Once Upon A Katamari brings the storied franchise back with a new entry that is both fun and inventive while staying true to its roots.

Game Review: Once Upon a Katamari

I’ll admit, I’m late to the Katamari party. I never played the games during their original run on the PlayStation and came to the remakes on the Switch and on PC and found them to be pretty enjoyable Zen games with a reasonably high skill ceiling. Once Upon a Katamari continues that trend with a wide variety of environments to roll through and enough collectables to keep the game engaging, even after clearing the main story.

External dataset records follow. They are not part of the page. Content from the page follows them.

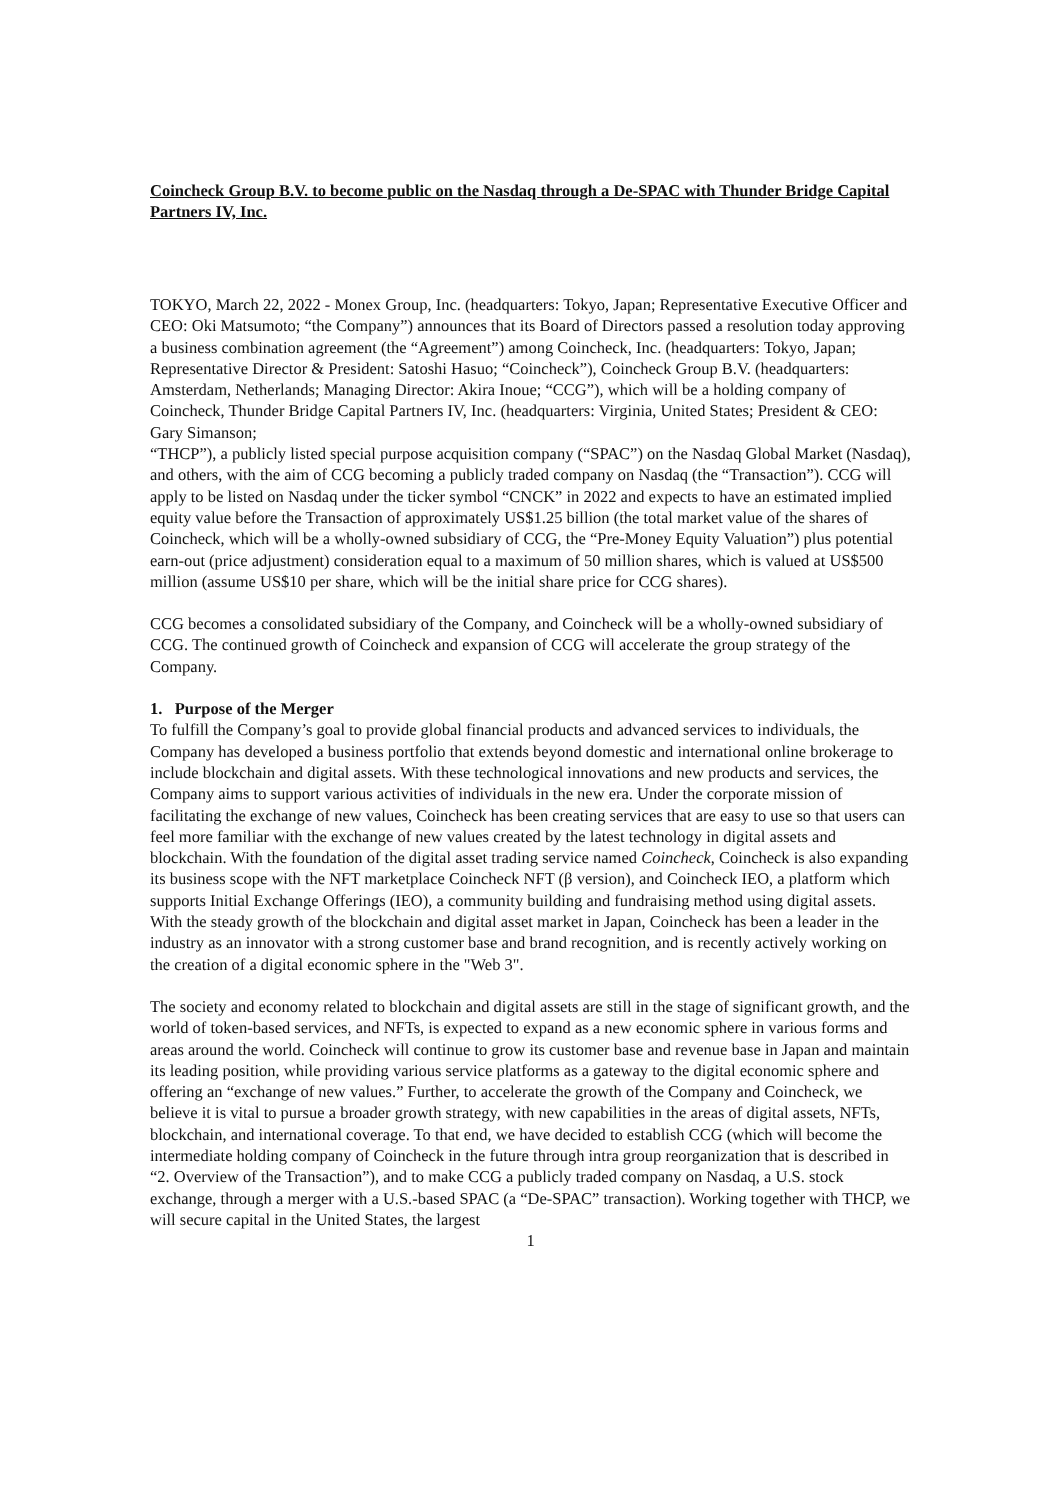Coincheck Group B.V. to become public on the Nasdaq through a De-SPAC with Thunder Bridge Capital Partners IV, Inc.
TOKYO, March 22, 2022 - Monex Group, Inc. (headquarters: Tokyo, Japan; Representative Executive Officer and CEO: Oki Matsumoto; “the Company”) announces that its Board of Directors passed a resolution today approving a business combination agreement (the “Agreement”) among Coincheck, Inc. (headquarters: Tokyo, Japan; Representative Director & President: Satoshi Hasuo; “Coincheck”), Coincheck Group B.V. (headquarters: Amsterdam, Netherlands; Managing Director: Akira Inoue; “CCG”), which will be a holding company of Coincheck, Thunder Bridge Capital Partners IV, Inc. (headquarters: Virginia, United States; President & CEO: Gary Simanson;
“THCP”), a publicly listed special purpose acquisition company (“SPAC”) on the Nasdaq Global Market (Nasdaq), and others, with the aim of CCG becoming a publicly traded company on Nasdaq (the “Transaction”). CCG will apply to be listed on Nasdaq under the ticker symbol “CNCK” in 2022 and expects to have an estimated implied equity value before the Transaction of approximately US$1.25 billion (the total market value of the shares of Coincheck, which will be a wholly-owned subsidiary of CCG, the “Pre-Money Equity Valuation”) plus potential earn-out (price adjustment) consideration equal to a maximum of 50 million shares, which is valued at US$500 million (assume US$10 per share, which will be the initial share price for CCG shares).
CCG becomes a consolidated subsidiary of the Company, and Coincheck will be a wholly-owned subsidiary of CCG. The continued growth of Coincheck and expansion of CCG will accelerate the group strategy of the Company.
1. Purpose of the Merger
To fulfill the Company’s goal to provide global financial products and advanced services to individuals, the Company has developed a business portfolio that extends beyond domestic and international online brokerage to include blockchain and digital assets. With these technological innovations and new products and services, the Company aims to support various activities of individuals in the new era. Under the corporate mission of facilitating the exchange of new values, Coincheck has been creating services that are easy to use so that users can feel more familiar with the exchange of new values created by the latest technology in digital assets and blockchain. With the foundation of the digital asset trading service named Coincheck, Coincheck is also expanding its business scope with the NFT marketplace Coincheck NFT (β version), and Coincheck IEO, a platform which supports Initial Exchange Offerings (IEO), a community building and fundraising method using digital assets. With the steady growth of the blockchain and digital asset market in Japan, Coincheck has been a leader in the industry as an innovator with a strong customer base and brand recognition, and is recently actively working on the creation of a digital economic sphere in the "Web 3".
The society and economy related to blockchain and digital assets are still in the stage of significant growth, and the world of token-based services, and NFTs, is expected to expand as a new economic sphere in various forms and areas around the world. Coincheck will continue to grow its customer base and revenue base in Japan and maintain its leading position, while providing various service platforms as a gateway to the digital economic sphere and offering an “exchange of new values.” Further, to accelerate the growth of the Company and Coincheck, we believe it is vital to pursue a broader growth strategy, with new capabilities in the areas of digital assets, NFTs, blockchain, and international coverage. To that end, we have decided to establish CCG (which will become the intermediate holding company of Coincheck in the future through intra group reorganization that is described in “2. Overview of the Transaction”), and to make CCG a publicly traded company on Nasdaq, a U.S. stock exchange, through a merger with a U.S.-based SPAC (a “De-SPAC” transaction). Working together with THCP, we will secure capital in the United States, the largest
1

The general gameplay loop is virtual identical to the previous Katamari games. There’s a ball, you roll it into things smaller than you to make a bigger ball, and gradually grow until you complete whatever mission there is for that level. Sometimes it will be to roll a fireball to a torch without falling in water, sometimes you’ll have to roll up specific objects like gold, roses, or tumbleweeds, sometimes you’ll just have to make the ball as large as possible within the timeframe. This time the pretext is that people have forgotten about the gods so you have to remind them that you exist by helping people out with their requests.

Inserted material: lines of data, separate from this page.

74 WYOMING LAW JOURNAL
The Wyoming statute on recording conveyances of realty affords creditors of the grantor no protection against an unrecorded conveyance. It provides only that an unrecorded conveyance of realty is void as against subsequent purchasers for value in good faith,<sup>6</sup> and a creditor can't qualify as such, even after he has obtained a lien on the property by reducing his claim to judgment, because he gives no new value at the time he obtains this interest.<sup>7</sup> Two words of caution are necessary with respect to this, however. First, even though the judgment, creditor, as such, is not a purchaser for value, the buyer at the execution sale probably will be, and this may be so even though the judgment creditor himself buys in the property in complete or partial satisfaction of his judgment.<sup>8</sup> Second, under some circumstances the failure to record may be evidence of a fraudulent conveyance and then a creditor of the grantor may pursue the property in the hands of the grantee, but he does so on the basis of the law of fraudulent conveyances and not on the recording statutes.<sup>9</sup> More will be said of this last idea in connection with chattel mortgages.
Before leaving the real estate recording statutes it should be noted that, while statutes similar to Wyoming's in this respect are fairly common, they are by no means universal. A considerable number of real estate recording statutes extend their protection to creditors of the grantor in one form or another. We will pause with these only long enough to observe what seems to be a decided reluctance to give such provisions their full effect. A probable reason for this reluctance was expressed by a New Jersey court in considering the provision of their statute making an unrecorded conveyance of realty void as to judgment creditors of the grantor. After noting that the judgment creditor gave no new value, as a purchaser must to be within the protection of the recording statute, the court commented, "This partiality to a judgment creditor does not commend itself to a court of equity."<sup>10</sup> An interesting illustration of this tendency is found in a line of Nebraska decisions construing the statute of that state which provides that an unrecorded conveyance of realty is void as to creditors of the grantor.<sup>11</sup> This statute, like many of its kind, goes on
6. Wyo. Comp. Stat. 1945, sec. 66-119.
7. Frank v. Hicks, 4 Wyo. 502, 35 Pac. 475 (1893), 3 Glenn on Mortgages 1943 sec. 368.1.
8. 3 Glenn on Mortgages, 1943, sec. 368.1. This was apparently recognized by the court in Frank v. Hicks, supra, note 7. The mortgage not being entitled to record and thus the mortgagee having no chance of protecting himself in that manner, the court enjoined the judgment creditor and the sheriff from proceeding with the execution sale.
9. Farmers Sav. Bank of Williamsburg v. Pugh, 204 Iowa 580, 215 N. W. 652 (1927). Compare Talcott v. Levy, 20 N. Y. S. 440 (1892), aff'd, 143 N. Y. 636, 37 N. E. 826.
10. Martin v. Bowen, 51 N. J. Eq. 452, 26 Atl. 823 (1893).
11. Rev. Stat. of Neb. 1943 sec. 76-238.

To say the game is short would not be entirely accurate. Most players will probably be able to get through the main story within one sitting, however the number of collectables available will keep them engaged beyond that. Once a level is cleared, three challenges are unlocked which allows the player to try and complete a level while rolling up a certain number of materials for the Katamari. This also doesn’t even take into consideration that each level also has three crowns, at least one cousin, and a present to collect. While the game does have a capsule system to collect expressions, it does not take as large a focal point for completion that other games (not going to mention any names but Pac-Man World 2: Re-Pac knows who they are) and the rewards are not interesting enough to make it feel like it is an absolute necessity to complete.

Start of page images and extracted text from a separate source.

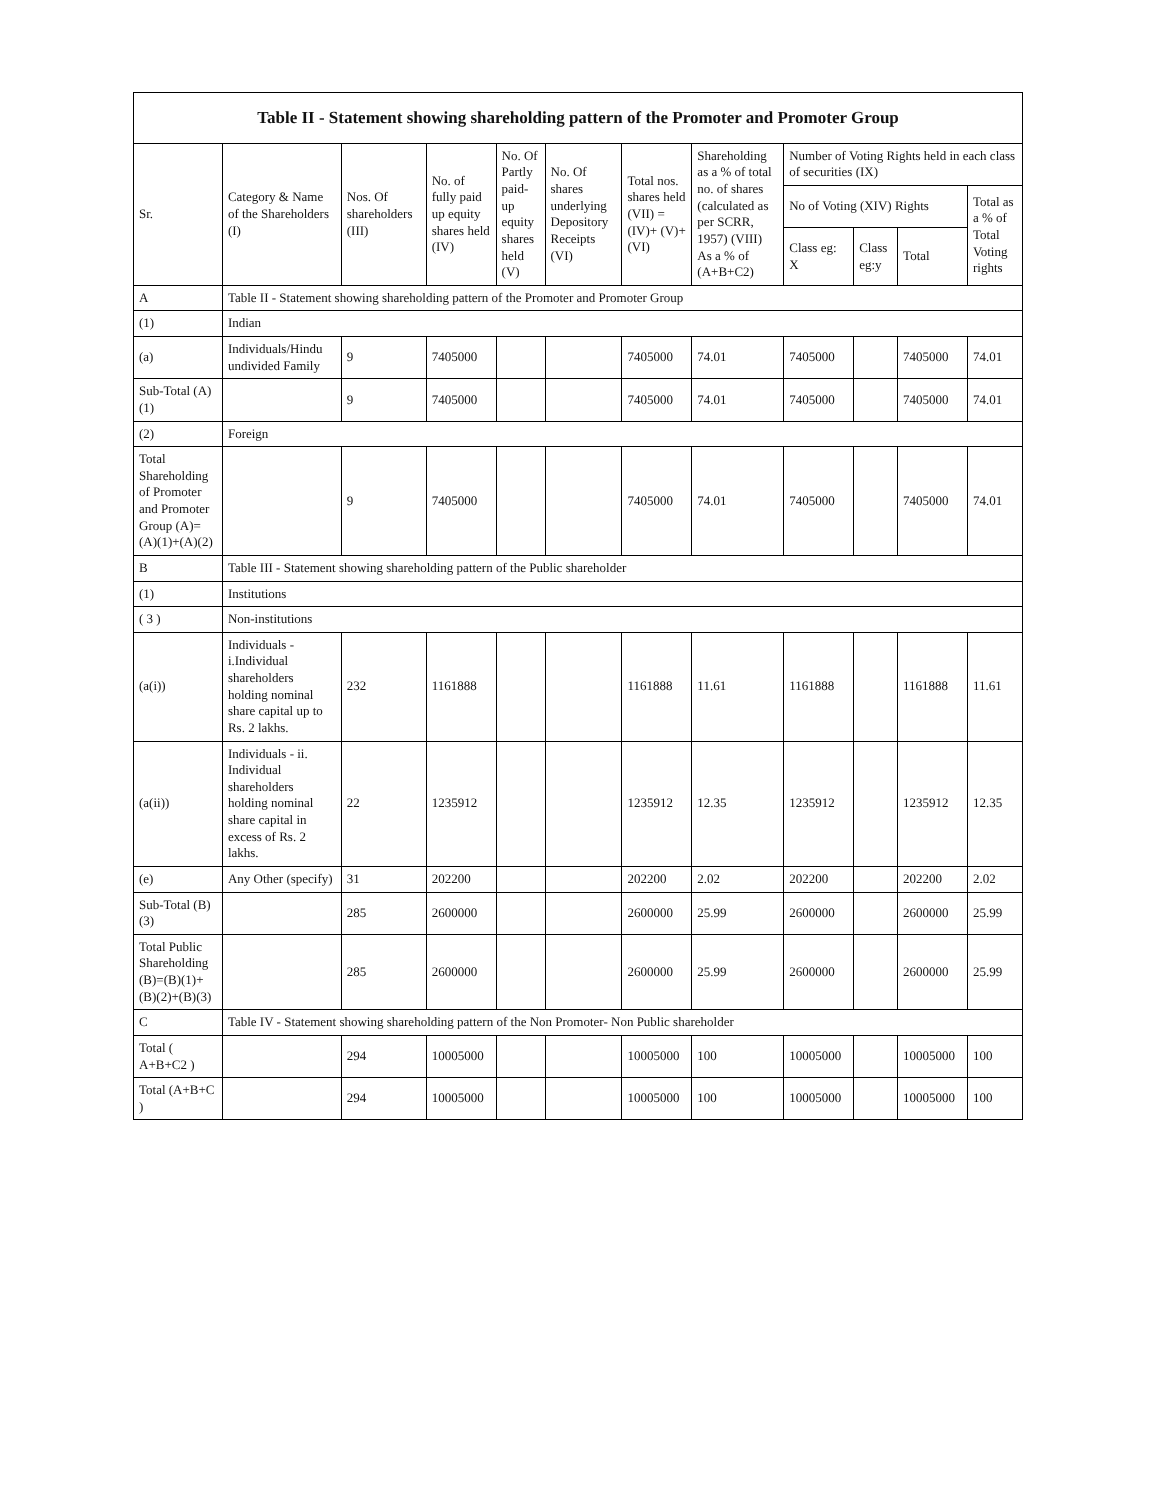| Table II - Statement showing shareholding pattern of the Promoter and Promoter Group | | | | | | | | | | | |
| --- | --- | --- | --- | --- | --- | --- | --- | --- | --- | --- | --- |
| Sr. | Category & Name of the Shareholders (I) | Nos. Of shareholders (III) | No. of fully paid up equity shares held (IV) | No. Of Partly paid-up equity shares held (V) | No. Of shares underlying Depository Receipts (VI) | Total nos. shares held (VII) = (IV)+ (V)+ (VI) | Shareholding as a % of total no. of shares (calculated as per SCRR, 1957) (VIII) As a % of (A+B+C2) | Number of Voting Rights held in each class of securities (IX) | | | |
| | | | | | | | | No of Voting (XIV) Rights | | | Total as a % of Total Voting rights |
| | | | | | | | | Class eg: X | Class eg:y | Total | |
| A | Table II - Statement showing shareholding pattern of the Promoter and Promoter Group | | | | | | | | | | |
| (1) | Indian | | | | | | | | | | |
| (a) | Individuals/Hindu undivided Family | 9 | 7405000 | | | 7405000 | 74.01 | 7405000 | | 7405000 | 74.01 |
| Sub-Total (A)(1) | | 9 | 7405000 | | | 7405000 | 74.01 | 7405000 | | 7405000 | 74.01 |
| (2) | Foreign | | | | | | | | | | |
| Total Shareholding of Promoter and Promoter Group (A)=(A)(1)+(A)(2) | | 9 | 7405000 | | | 7405000 | 74.01 | 7405000 | | 7405000 | 74.01 |
| B | Table III - Statement showing shareholding pattern of the Public shareholder | | | | | | | | | | |
| (1) | Institutions | | | | | | | | | | |
| ( 3 ) | Non-institutions | | | | | | | | | | |
| (a(i)) | Individuals - i.Individual shareholders holding nominal share capital up to Rs. 2 lakhs. | 232 | 1161888 | | | 1161888 | 11.61 | 1161888 | | 1161888 | 11.61 |
| (a(ii)) | Individuals - ii. Individual shareholders holding nominal share capital in excess of Rs. 2 lakhs. | 22 | 1235912 | | | 1235912 | 12.35 | 1235912 | | 1235912 | 12.35 |
| (e) | Any Other (specify) | 31 | 202200 | | | 202200 | 2.02 | 202200 | | 202200 | 2.02 |
| Sub-Total (B)(3) | | 285 | 2600000 | | | 2600000 | 25.99 | 2600000 | | 2600000 | 25.99 |
| Total Public Shareholding (B)=(B)(1)+(B)(2)+(B)(3) | | 285 | 2600000 | | | 2600000 | 25.99 | 2600000 | | 2600000 | 25.99 |
| C | Table IV - Statement showing shareholding pattern of the Non Promoter- Non Public shareholder | | | | | | | | | | |
| Total ( A+B+C2 ) | | 294 | 10005000 | | | 10005000 | 100 | 10005000 | | 10005000 | 100 |
| Total (A+B+C ) | | 294 | 10005000 | | | 10005000 | 100 | 10005000 | | 10005000 | 100 |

As someone who only plays single player, the biggest disappointment for me was the KatamariBall mode where it’s a four-player battle royale with the intent to earn points and roll up opponents. I’m sure this is something that would be fun if you were A. great at the game or B. playing at a party, but the implementation across single player feels more like an announcement that it exists and not an integration of a new gameplay mode into the story. The only other criticism I could have for the game is that too many of the challenge stages are too similar and clearing level one with enough materials to also clear levels two and three should just clear all three, not require the player to play the level three times.

Once Upon A Katamari is definitely a fun experience that takes the franchise in a bold new direction. It is worth playing and keeping in your library as a fun distraction game or a palate-cleanser. It controls well, has a (expectedly) phenomenal score, and the time travel plot device allows the game to feel fresh and unique with it’s location choices.